Es precisamente esa multiplicidad de factores y actores involucrados lo que hace literalmente imposible depositar en uno u otro bando la responsabilidad del resultado. De hecho, hubo muchos “rechacistas” de salida que fueron “aprobistas” de entrada, es decir, muchos que se resistieron a la propuesta de los convencionales, pero no al objetivo de redactar una Constitución en democracia y mediante un mecanismo que mezcle representatividad, participación y eficacia.
Así las cosas, los grupos de derecha que se piensan a sí mismo como los voceros únicos del Rechazo están cometiendo el mismo error que la izquierda radical después del 25 de octubre de 2020: preocupados de las encuestas y de hacer cálculos electorales contingentes, están confundiendo lo coyuntural con lo estructural, lo político con lo constituyente, convencidos como están de que basta introducir un par de reformas por acá y por allá para salir del entuerto.
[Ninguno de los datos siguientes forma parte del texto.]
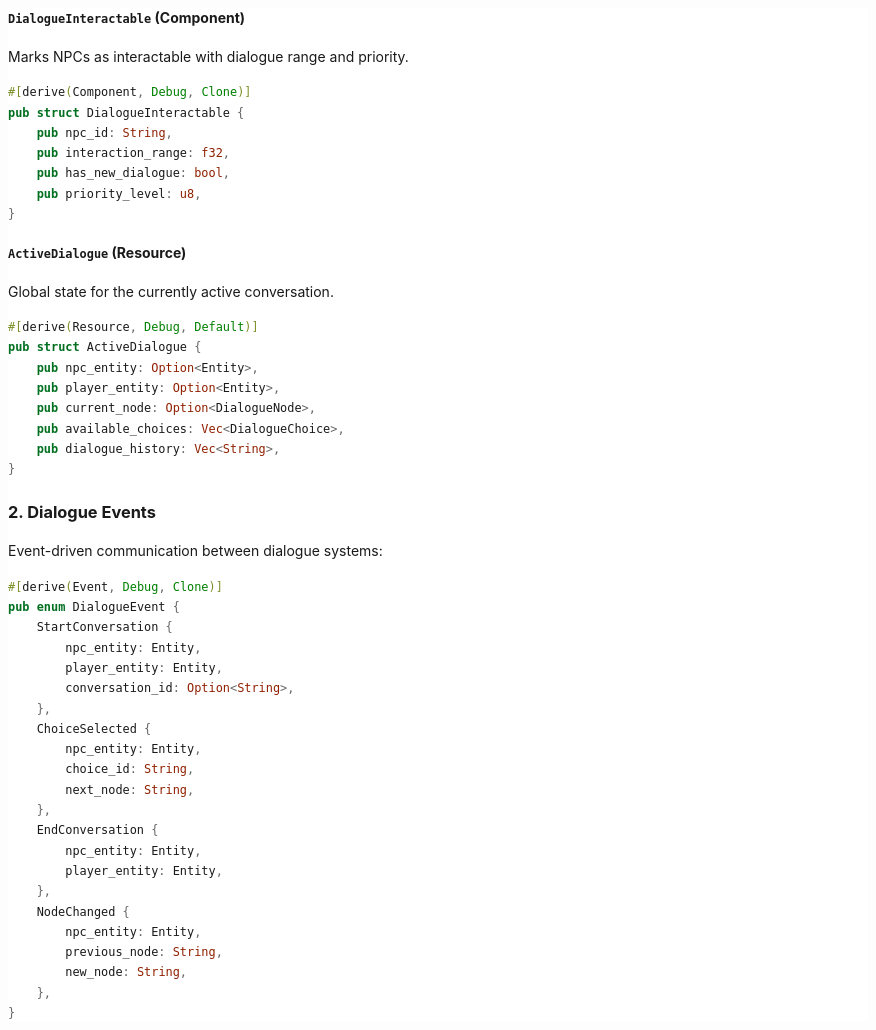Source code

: #### `DialogueInteractable` (Component)
Marks NPCs as interactable with dialogue range and priority.
```rust
#[derive(Component, Debug, Clone)]
pub struct DialogueInteractable {
    pub npc_id: String,
    pub interaction_range: f32,
    pub has_new_dialogue: bool,
    pub priority_level: u8,
}
```

#### `ActiveDialogue` (Resource)
Global state for the currently active conversation.
```rust
#[derive(Resource, Debug, Default)]
pub struct ActiveDialogue {
    pub npc_entity: Option<Entity>,
    pub player_entity: Option<Entity>,
    pub current_node: Option<DialogueNode>,
    pub available_choices: Vec<DialogueChoice>,
    pub dialogue_history: Vec<String>,
}
```

### 2. Dialogue Events

Event-driven communication between dialogue systems:
```rust
#[derive(Event, Debug, Clone)]
pub enum DialogueEvent {
    StartConversation {
        npc_entity: Entity,
        player_entity: Entity,
        conversation_id: Option<String>,
    },
    ChoiceSelected {
        npc_entity: Entity,
        choice_id: String,
        next_node: String,
    },
    EndConversation {
        npc_entity: Entity,
        player_entity: Entity,
    },
    NodeChanged {
        npc_entity: Entity,
        previous_node: String,
        new_node: String,
    },
}
```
El voluntarismo de esta posición es notoria: no se hace cargo del problema de fondo.
¿Quiere decir esto que sólo una nueva Convención nos permitirá salir del atolladero? Por supuesto, en estas cosas no hay nada inevitable ni taxativo. A mi manera de ver, sin embargo, un cuerpo democráticamente elegido (más pequeño que el anterior, formado por personas idóneas, con un rol activo de los expertos y donde los independientes y los escaños reservados no estén sobrerrepresentados) es condición necesaria para destrabar la ilegitimidad de origen que nos persigue desde 1980.
Para lograr lo anterior, los negociadores del acuerdo habrán de aceptar que el Congreso “delegue”, al menos por un tiempo, el poder constituyente en el nuevo órgano (“delegue” y no “ceda del todo”, pues la continuidad del proceso dependerá siempre de la voluntad del Congreso). Ello, insisto, no sólo dotaría de legitimidad democrática a la futura Constitución, sino que permitiría que, una vez consensuado el mecanismo, nuestros parlamentarios se dediquen a hacer la pega que muchos en el gobierno se han negado a hacer: mejorar las pensiones, destrabar las colas hospitalarias, bajar los índices de criminalidad, combatir al narco y dinamizar la economía.
En una crisis sistémica como la que estamos experimentando es indispensable que los subsistemas que conforman el régimen político se aboquen cada uno a lo suyo. Pedir al Congreso que, además de legislar, ejerza la potestad constituyente es estresar demasiado la capacidad de acción de los parlamentarios. Que más bien se dediquen al tiempo corto de la política, mientras el nuevo órgano administra las reglas del tiempo largo.